Curative excision of stage IA NSCLC results in an estimated 65% 5-year disease-free survival. Most failed curative-intent treatments likely result from poor resection quality and individual variances in cancer biology. Researchers analyzed the risk related to indicators of surgical competence. Based on population-based study data, they compared the results of pathologic IA NSCLC resections performed from 2009 to 2021 using the Mid-South Quality of Surgical Resection cohort. 

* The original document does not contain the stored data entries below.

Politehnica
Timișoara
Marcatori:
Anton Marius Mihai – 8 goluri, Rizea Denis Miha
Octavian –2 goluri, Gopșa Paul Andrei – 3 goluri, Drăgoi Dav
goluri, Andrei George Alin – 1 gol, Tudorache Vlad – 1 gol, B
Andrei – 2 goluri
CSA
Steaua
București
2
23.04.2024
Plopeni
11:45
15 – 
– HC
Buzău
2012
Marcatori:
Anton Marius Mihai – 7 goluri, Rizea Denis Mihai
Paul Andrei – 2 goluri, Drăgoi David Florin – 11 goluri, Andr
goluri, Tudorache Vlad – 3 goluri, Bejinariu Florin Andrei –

Referenced against the strict International Association for the Study of Lung Cancer complete (R0) resection, researchers assessed 8 quality benchmarks: wedge resection, resections with positive margins, non-examination of lymph nodes (LN) from anywhere (pNX), mediastinal (pNXmed), intrapulmonary, hilar, low paratracheal, and subcarinal stations. Adjusted for age, sex, insurance, histology, comorbidities, preoperative staging, and resection technique, researchers analyzed the hazard ratios (HR) from Proportional Hazards models and their 95% CI. 

Just 906 (41%) of the 2,243 resections were classified as R0, while the remaining 1,333 were classified as either R1, R2, pNX, wedge resections, pNXmed, 45% without subcarinal, 41% without hilar, 47% without low paratracheal, and 36% without intrapulmonary LNs. Adjusted HRs were as follows when comparing R1/R2 to IASLC-R0: 2.04 (95% CI: 1.21-3.44); 1.75 (95% CI: 1.33-2.31); 1.64 (95% CI: 1.26-2.14); 1.35 (95% CI: 1.12-1.63); 1.33 (1.03-1.72) for pNXmed; 1.25 (1.02-1.53) for non-examination of hilar LN; 1. Using measures of LN assessment to select or stratify patients for lung cancer surgery studies is warranted because of the substantial influence surgical quality has on long-term survival.